Work item:
The data must be reproduced verbatim; images are to be omitted.

Material provided:
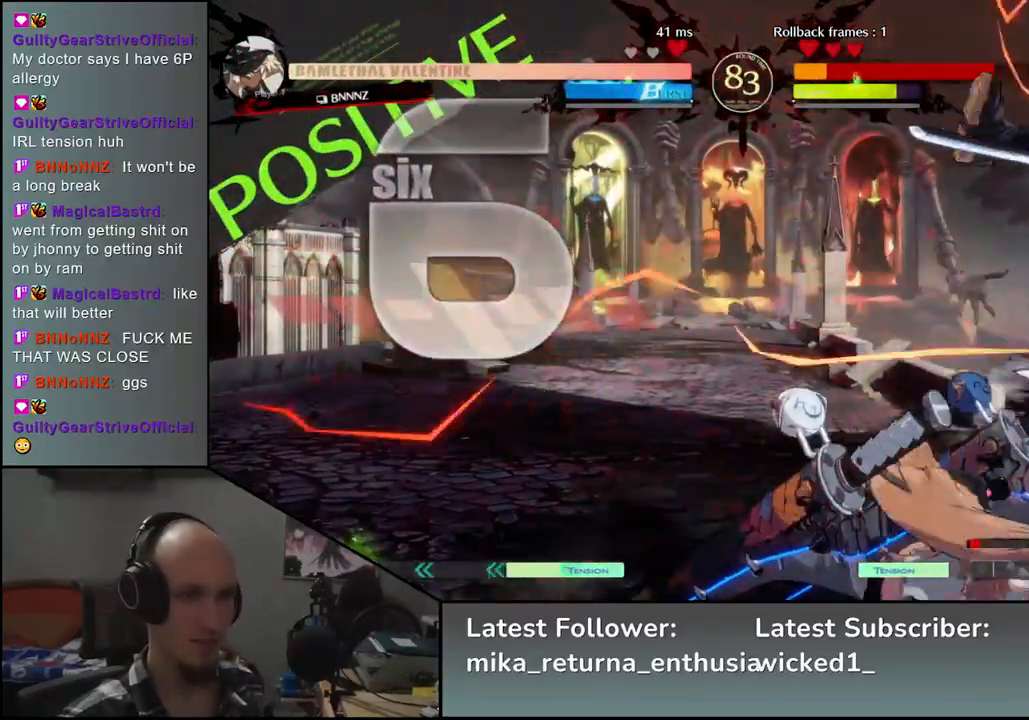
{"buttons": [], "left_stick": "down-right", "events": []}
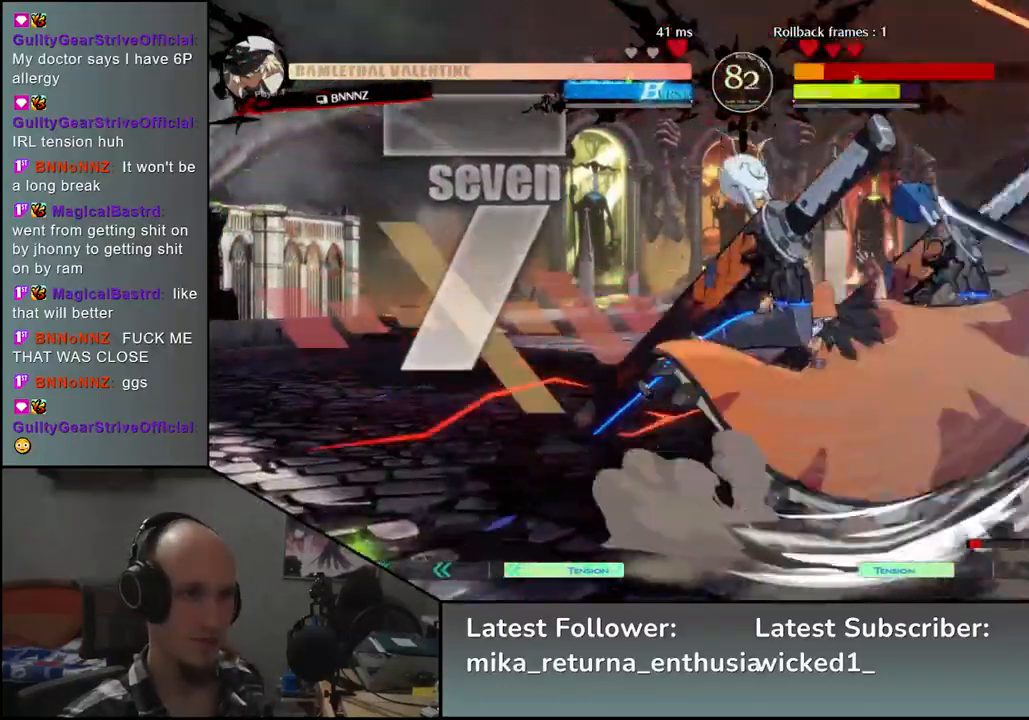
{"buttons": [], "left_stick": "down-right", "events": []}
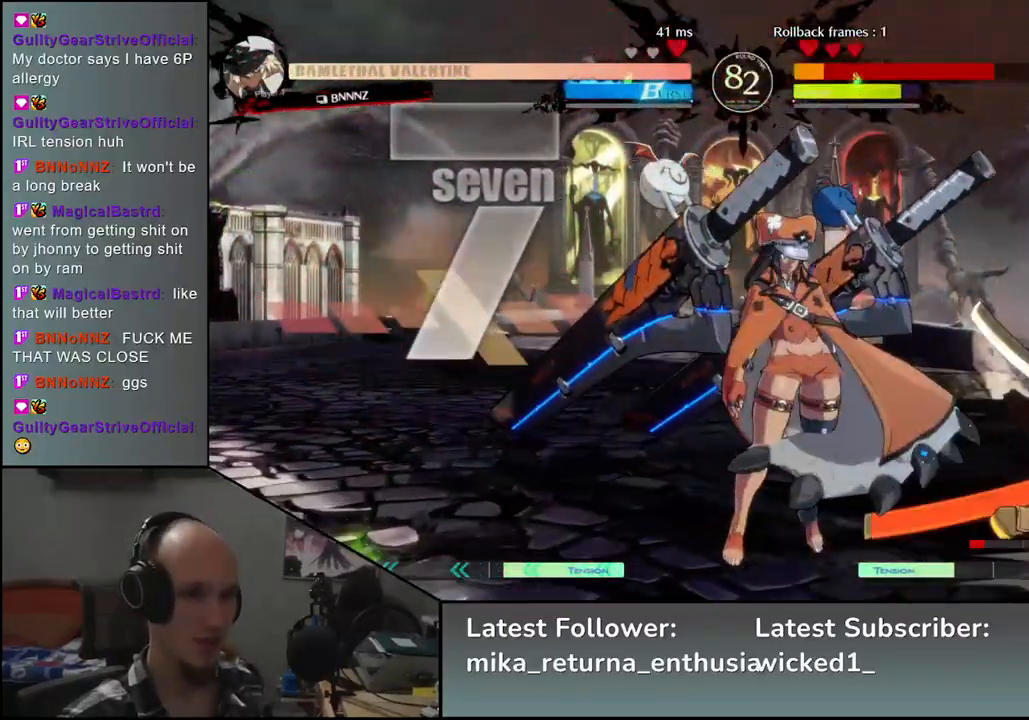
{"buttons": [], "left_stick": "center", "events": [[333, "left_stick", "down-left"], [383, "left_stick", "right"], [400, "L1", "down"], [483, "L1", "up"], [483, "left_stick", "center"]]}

Written answer:
{"buttons": [], "left_stick": "down-right", "events": []}
{"buttons": [], "left_stick": "down-right", "events": []}
{"buttons": [], "left_stick": "center", "events": [[333, "left_stick", "down-left"], [383, "left_stick", "right"], [400, "L1", "down"], [483, "L1", "up"], [483, "left_stick", "center"]]}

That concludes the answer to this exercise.